Functions of language
Jakobson’s enduring contribution to linguistics is identifying the core functions of language. Communication is not the only function. Two functions that Jakobson pointed out, that needed pointing out, were the phatic function (keeping the channel open: “hello”, “how are you”, “ok?”), and the poetic function.
The poetic function is not just poetry: in fact, it’s not even just literature. A lot of humour is covered by the poetic function.
But the important thing about the poetic function is, that the form you use is a big part of the point of what you’re saying. It’s not just about the meaning of the words; it also about the fact that the words have metre, or rhyme, or punning similarities, or similar sounds. And so on.
The two axes
Remember: in structural linguistics, meaning is tied up with the choices of words: the paradigmatic relation. (The axis of selection.) If you use a choice of a different word, you’re expressing a different meaning. While there is also a component of meaning in the syntagmatic relation (how you put sentences together), it’s not felt to be as interesting: we’ve got nouns, we’ve got verbs, there’s a limited way of putting them together. (Remember, this is pre-Chomsky.)
Jakobson is a structuralist, and he wants to say that the poetic function of language cares about language form. So he says it in structuralist terms: We’ve been telling you that meaning is all about the axis of selection. But in poetic language, the syntagmatic relation (the axis of combination) is also a critical component of the meaning. The fact that you’ve put together words that rhyme, or that words that form a metre, or words that echo each other is just as important in the overall meaning as your initial choice of words (the strict meaning you intended to convey as a plain text communication).

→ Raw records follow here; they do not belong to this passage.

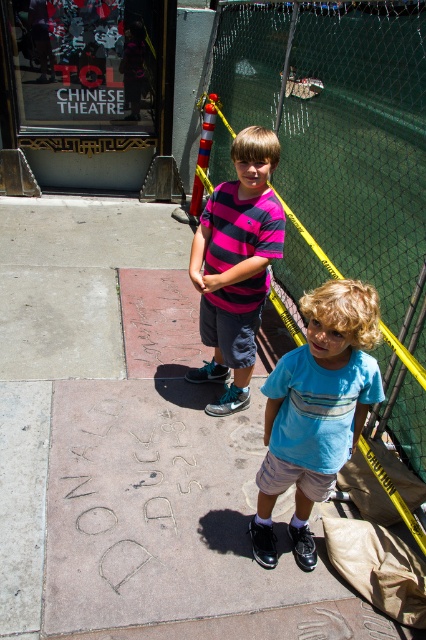
Question: Is concrete sidewalk at center above pink striped shirt at center?

Choices:
 (A) no
 (B) yes

Answer: (A)

Question: Among these points, which one is farthest from the camera?

Choices:
 (A) (16, 609)
 (B) (350, 353)
 (C) (190, 276)

Answer: (C)

Question: Is concrete sidewalk at center positioned at the back of blue cotton shirt at center?

Choices:
 (A) yes
 (B) no

Answer: (A)

Question: Which of the following is the farthest from the observer?

Choices:
 (A) blue cotton shirt at center
 (B) yellow/yellow mesh fence at upper center
 (C) concrete sidewalk at center
 (D) pink striped shirt at center

Answer: (D)

Question: Which point is closer to the camera?

Choices:
 (A) (265, 524)
 (B) (290, 131)

Answer: (A)

Question: Can you confirm if yellow/yellow mesh fence at upper center is positioned to the right of pink striped shirt at center?

Choices:
 (A) no
 (B) yes

Answer: (B)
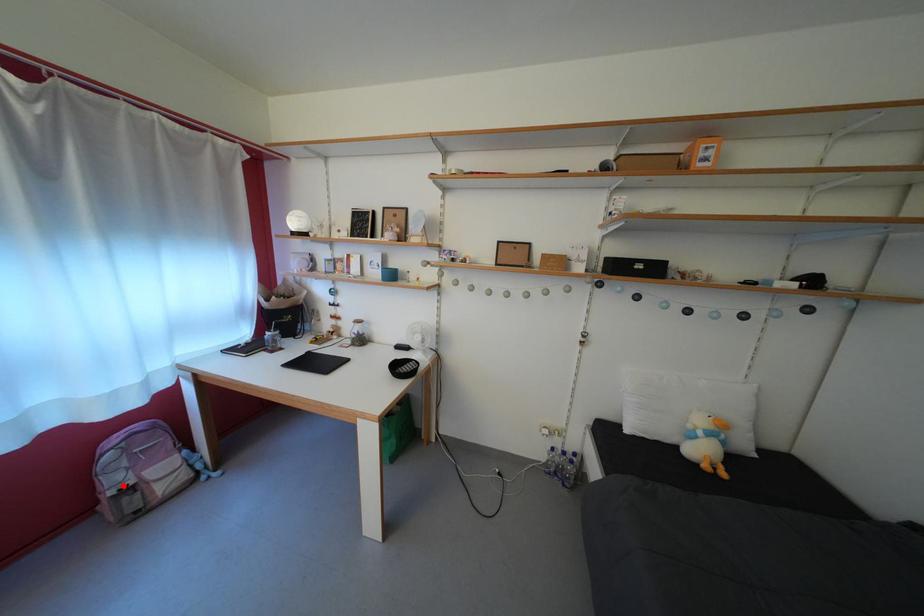
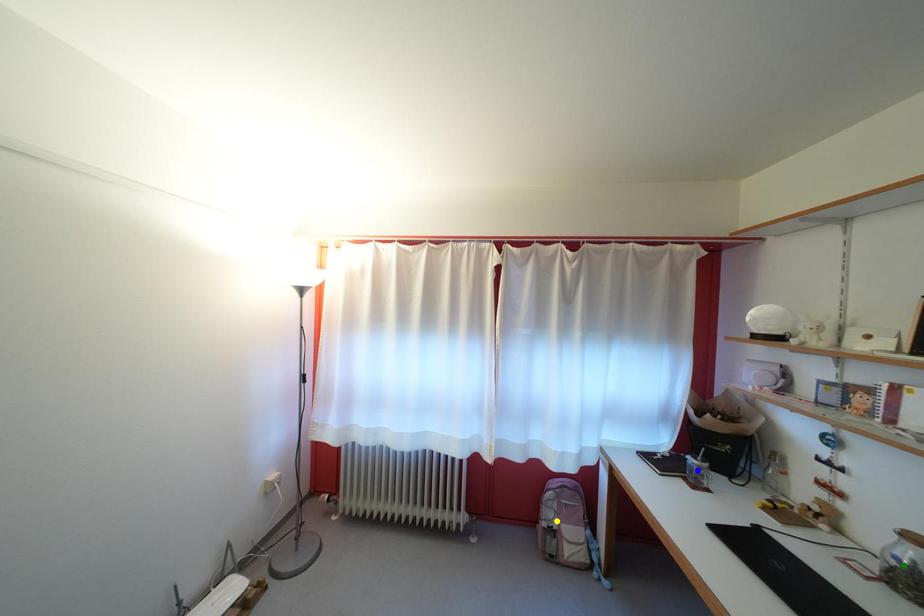
Question: I am providing you with two images of the same scene from different viewpoints. A red point is marked on the first image. You are given multiple points on the second image. Which mark in image 2 goes with the point in image 1?

Choices:
 (A) green point
 (B) blue point
 (C) yellow point

Answer: (C)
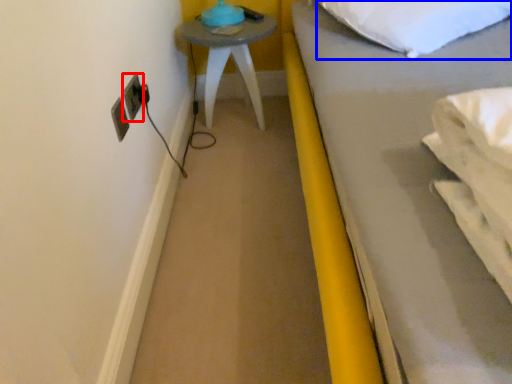
Question: Which of the following is the farthest to the observer, electric outlet (highlighted by a red box) or pillow (highlighted by a blue box)?

Choices:
 (A) electric outlet
 (B) pillow

Answer: (A)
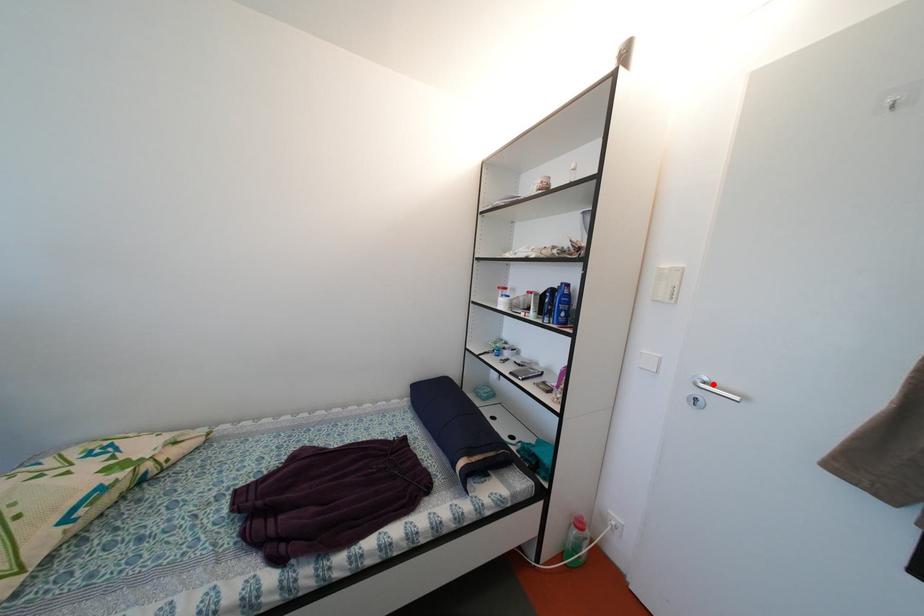
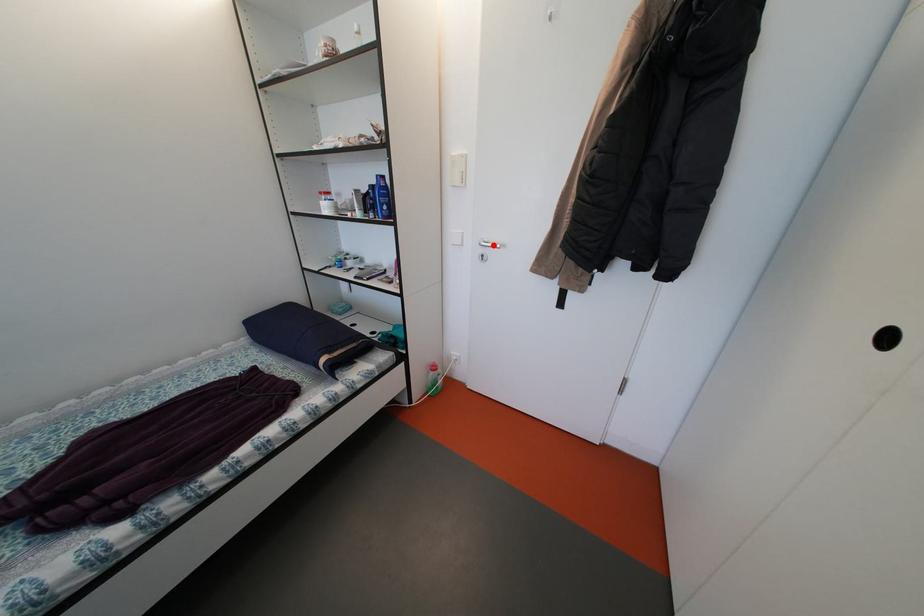
I am providing you with two images of the same scene from different viewpoints. A red point is marked on the first image and another point is marked on the second image. Are the points marked in image1 and image2 representing the same 3D position?

Yes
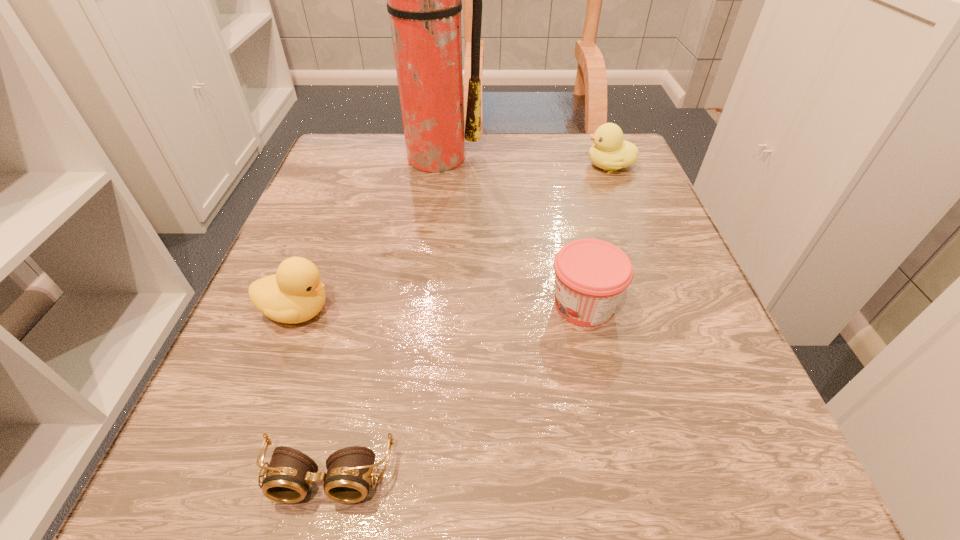
The height and width of the screenshot is (540, 960). Find the location of `fire extinguisher`. fire extinguisher is located at coordinates (424, 0).

Locate an element on the screen. The image size is (960, 540). duck is located at coordinates (295, 294).

This screenshot has height=540, width=960. In order to click on the rightmost object in this screenshot , I will do [x=610, y=152].

Image resolution: width=960 pixels, height=540 pixels. Identify the location of the fourth object from left to right. (591, 275).

The image size is (960, 540). I want to click on the shortest object, so click(x=288, y=478).

What are the coordinates of `the nearest object` in the screenshot? It's located at (288, 478).

Locate an element on the screen. free spot located 0.330m at the nozzle of the tallest object is located at coordinates (414, 284).

I want to click on blank area located on the front-facing side of the duck, so click(x=589, y=311).

You are a GUI agent. You are given a task and a screenshot of the screen. Output one action in this format:
    pyautogui.click(x=<x>, y=<y>)
    Task: Click on the free space located 0.260m at the beak of the duckling
    
    Given the screenshot: What is the action you would take?
    pyautogui.click(x=466, y=166)

Find the location of a particular element. vacant space located at the beak of the duckling is located at coordinates (498, 166).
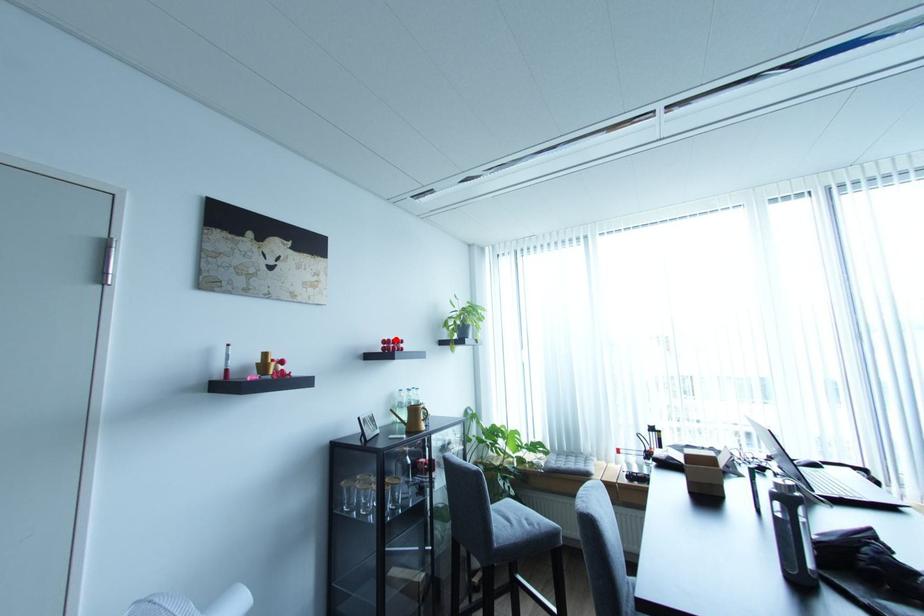
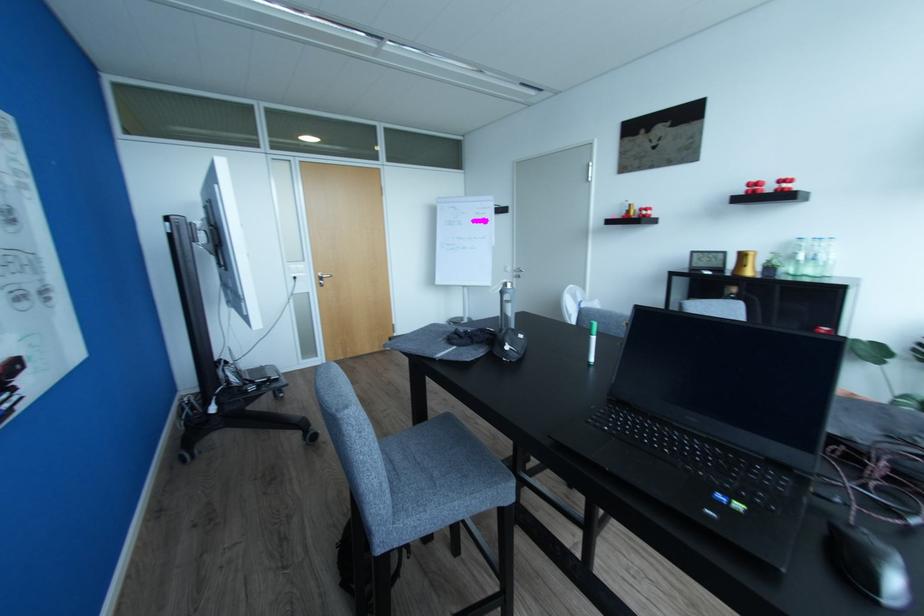
Where in the second image is the point corresponding to the highlighted location from the first image?

(760, 180)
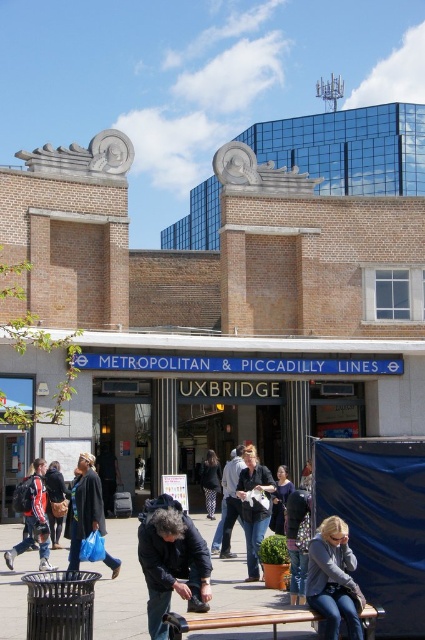
Question: In this image, where is matte black jacket at center located relative to dark blue denim jacket at center?

Choices:
 (A) above
 (B) below

Answer: (A)

Question: Can you confirm if smooth concrete bench at lower center is positioned to the left of dark gray sweater at center?

Choices:
 (A) no
 (B) yes

Answer: (B)

Question: Based on their relative distances, which object is farther from the matte black jacket at center?

Choices:
 (A) smooth concrete bench at lower center
 (B) dark blue denim jacket at center
 (C) red jacket at center
 (D) denim jacket at lower right

Answer: (D)

Question: Which point is closer to the camera?

Choices:
 (A) red jacket at center
 (B) smooth concrete bench at lower center
 (C) dark blue jeans at center

Answer: (B)

Question: Can you confirm if smooth concrete bench at lower center is positioned to the left of dark blue denim jacket at center?

Choices:
 (A) yes
 (B) no

Answer: (A)

Question: Which point is farther to the camera?

Choices:
 (A) (215, 490)
 (B) (61, 500)
 (C) (278, 502)

Answer: (A)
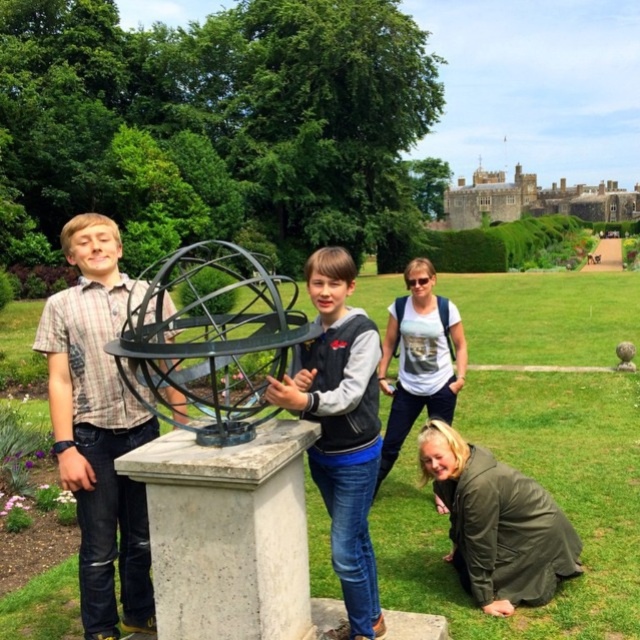
Which of these two, striped cotton shirt at left or white cotton t-shirt at center, stands taller?

With more height is striped cotton shirt at left.

Who is lower down, striped cotton shirt at left or white cotton t-shirt at center?

Positioned lower is white cotton t-shirt at center.

Measure the distance between point (x=138, y=586) and camera.

A distance of 169.39 feet exists between point (x=138, y=586) and camera.

You are a GUI agent. You are given a task and a screenshot of the screen. Output one action in this format:
    pyautogui.click(x=<x>, y=<y>)
    Task: Click on the striped cotton shirt at left
    
    Given the screenshot: What is the action you would take?
    pyautogui.click(x=97, y=428)

Is green matte jacket at lower right thinner than white cotton t-shirt at center?

No, green matte jacket at lower right is not thinner than white cotton t-shirt at center.

Can you confirm if green matte jacket at lower right is positioned to the right of white cotton t-shirt at center?

Correct, you'll find green matte jacket at lower right to the right of white cotton t-shirt at center.

What are the coordinates of `green matte jacket at lower right` in the screenshot? It's located at (497, 524).

The height and width of the screenshot is (640, 640). What are the coordinates of `green matte jacket at lower right` in the screenshot? It's located at (497, 524).

Does polished metal sculpture at center have a greater width compared to black metal sphere at center?

Yes, polished metal sculpture at center is wider than black metal sphere at center.

Based on the photo, between polished metal sculpture at center and black metal sphere at center, which one has more height?

With more height is polished metal sculpture at center.

Does point (467, 316) lie behind point (216, 429)?

Yes, point (467, 316) is behind point (216, 429).

I want to click on polished metal sculpture at center, so click(x=548, y=490).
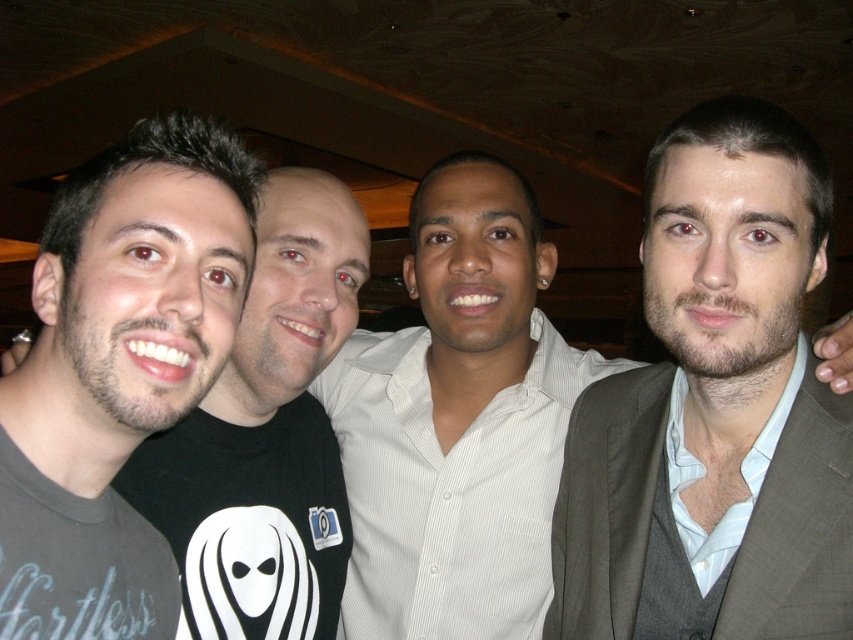
You are standing in the same room as the group and want to take a photo of the light brown suit at right. Where should you aim your camera to capture it?

You should aim your camera at point [714,403] to capture the light brown suit at right.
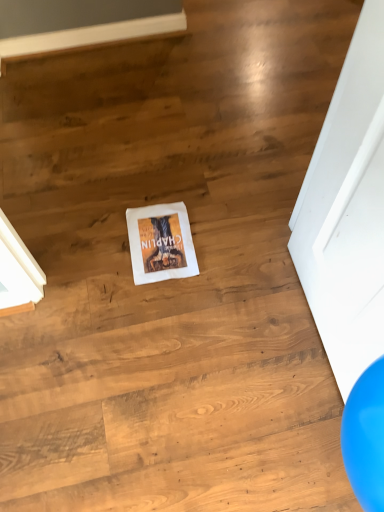
You are a GUI agent. You are given a task and a screenshot of the screen. Output one action in this format:
    pyautogui.click(x=<x>, y=<y>)
    Task: Click on the free space above white cloth at center (from a real-world perspective)
    
    Given the screenshot: What is the action you would take?
    pyautogui.click(x=161, y=241)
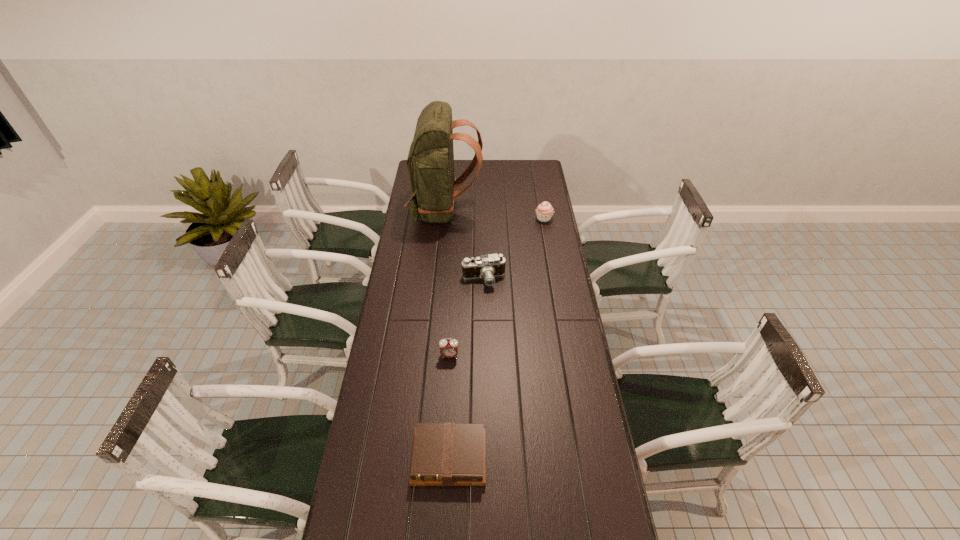
At what (x,y) coordinates should I click in order to perform the action: click on backpack. Please return your answer as a coordinate pair (x, y). The width and height of the screenshot is (960, 540). Looking at the image, I should click on (430, 162).

This screenshot has width=960, height=540. Find the location of `the rightmost object`. the rightmost object is located at coordinates (544, 211).

Identify the location of camera. This screenshot has width=960, height=540. (488, 266).

The height and width of the screenshot is (540, 960). What are the coordinates of `alarm clock` in the screenshot? It's located at (448, 348).

I want to click on the shortest object, so click(x=444, y=454).

Locate an element on the screen. The image size is (960, 540). the nearest object is located at coordinates (444, 454).

Find the location of a particular element. vacant space located on the back of the tallest object is located at coordinates (550, 210).

Find the location of a particular element. Image resolution: width=960 pixels, height=540 pixels. vacant point located 0.160m on the front of the cupcake is located at coordinates (548, 244).

At what (x,y) coordinates should I click in order to perform the action: click on free space located 0.250m at the lens of the third nearest object. Please return your answer as a coordinate pair (x, y). The width and height of the screenshot is (960, 540). Looking at the image, I should click on (484, 334).

Find the location of a particular element. This screenshot has width=960, height=540. vacant point located on the clock face of the alarm clock is located at coordinates (444, 457).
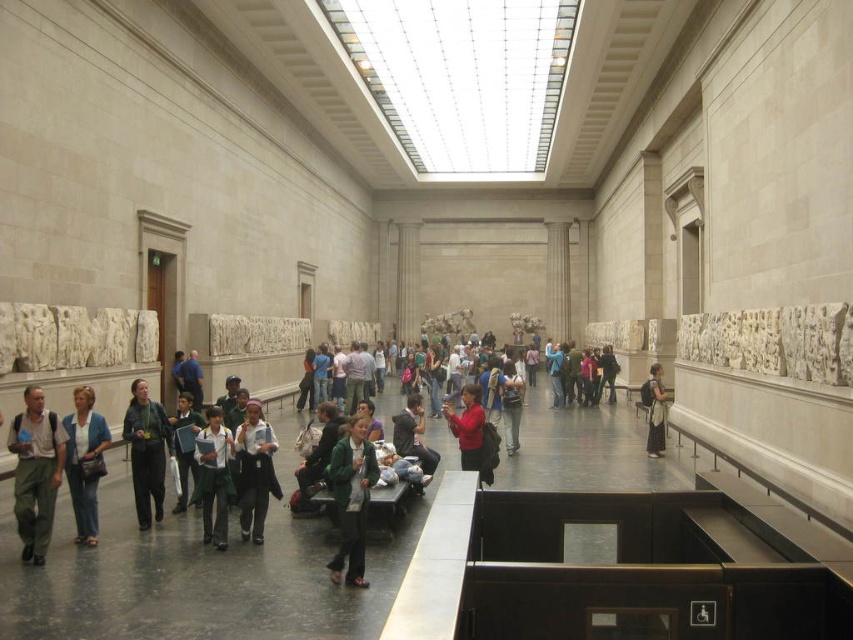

We saw the principle of equivalence is how you work out the meaning of words: me = not you, dog = not cat. Different metres have different meanings too. So do different rhyming schemes. So there is a principle of equivalence at work in poetic structures as well. But it is a principle of equivalence that works on how words are put together, rather than just choices of words. So poetic language projects the principle of equivalence, from the axis of selection, to the axis of combination.
O RLY?
I have to say that, even without switching on Chomskian understandings of language, this is a specious way of thinking about language: different sentence structures also generate different meanings out of the combination of meaningful words, and there’s nothing intrinsically poetic about that. Semantics is propositional, not just lexical, and rhetorical, not just propositional.
But structuralist linguistics was the last time literature scholars and linguists were on speaking terms. So it was an important message for literature scholars to take in from structuralist linguistics, that poetic language is all about how you put words together, and that how you put words together separates poetic language from normal language.